# Horse Air Transportation



## horselovinguy (Oct 1, 2013)

Input from those that routinely airlift their horses would be great, 
BUT....
The best answers with the correct information would come from the air carrier you are using. Straight from the source with facts of their companies policies.
They are responsible for the welfare of your horses and equipment during travel and know what they can and will do in case of.....
I would also be contacting your vet for appropriate paperwork and their guidance for the safest travel of your horses.

Safe travels.
:runninghorse2:....
_jmo..._


----------



## jaydee (May 10, 2012)

We moved 3 horses from the UK to the US. We used a company called IRT, they were excellent
We were told not to use any bandages, boots or wraps 'period'. The horses had to have their shoes removed and none of them suffered any knocks at all. If bandages or shipping boots slide down the legs it can create a really dangerous situation for a panicking horse and the groom that travels with them isn't going to risk injury trying to remove anything like that
The horses are fed and watered throughout which reduces risks of colic and ulcers, prior to travelling none of our horses were on large buckets feeds anyway and out at grass all day and stabled with hay at night so we didn't reduce anything and I can't recall being asked too
Our saddles etc were shipped with our household stuff so can't help with that


----------



## Joel Reiter (Feb 9, 2015)

You might want to send a message to forum member thesilverspear, who shipped her horse across the Atlantic. Olympic horses get hay to eat and water spiked with apple juice and Gatorade. Mild sedatives are administered if needed.
*
*


----------



## 6gun Kid (Feb 26, 2013)

I cant help you with the shipping of your horses, but I would think a large foot locker or such would be better for your tack than a box.


----------



## thesilverspear (Aug 20, 2009)

Wow, someone remembers!

I shipped the horse from the US to the UK. No boots or bandages for the reasons Jaydee gave. Horses had hay and water en route, and there was no faff with reducing feed or anything like that. 

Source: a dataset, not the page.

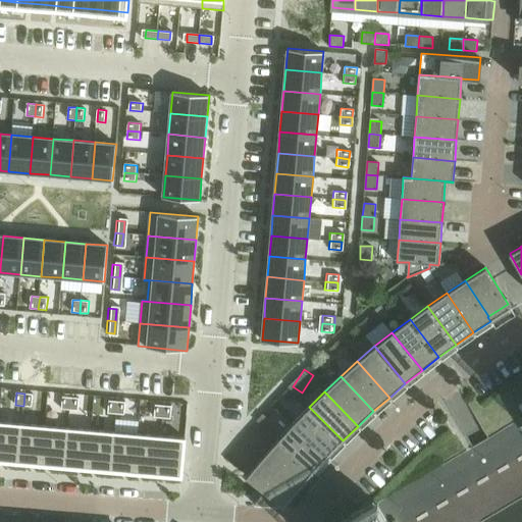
[(24,394),(23,406),(32,406),(33,394),(24,394)]
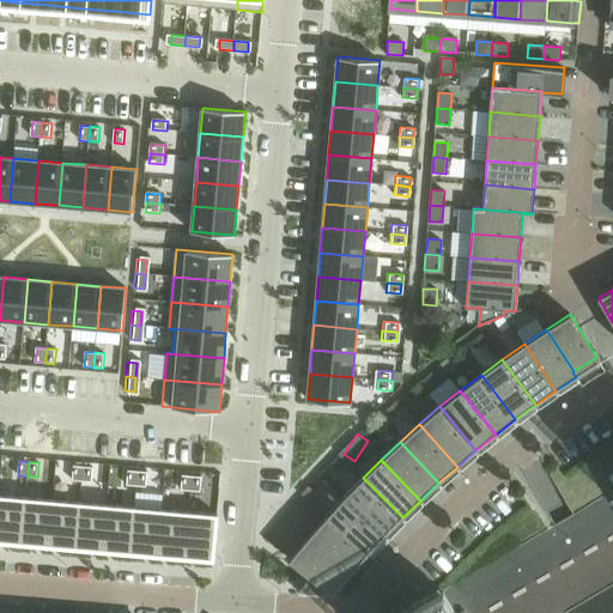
[(73,466),(72,480),(82,481),(83,467),(73,466)]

My tack went in a trunk with the horse. I bought a big plastic box from a hardware store that had back wheels and a handle, so you could roll it along. My saddle, bridle, grooming stuff, saddle pads, and a few rugs went into it.

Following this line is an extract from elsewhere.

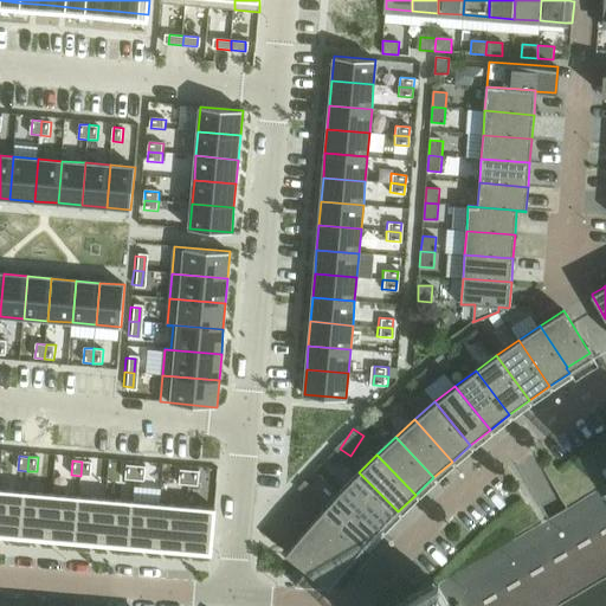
[(82,462),(81,476),(90,476),(91,462),(82,462)]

This is my write-up of that little adventure:

https://medium.com/@emilydonoho/equine-atlantic-e5cfb1865b92#.cfzw673oq


----------



## jaydee (May 10, 2012)

Another thought - though it might not apply to all companies that ship horses - but IRT insisted on using their own headcollars (halters) on our horses, they had the company name on them so I suppose helps identify horses under their care
I would also suggest asking what their insurance policy is or if you have to insure yourself because a lot of horse insurance companies won't insure a horse once it leaves their home soil.


----------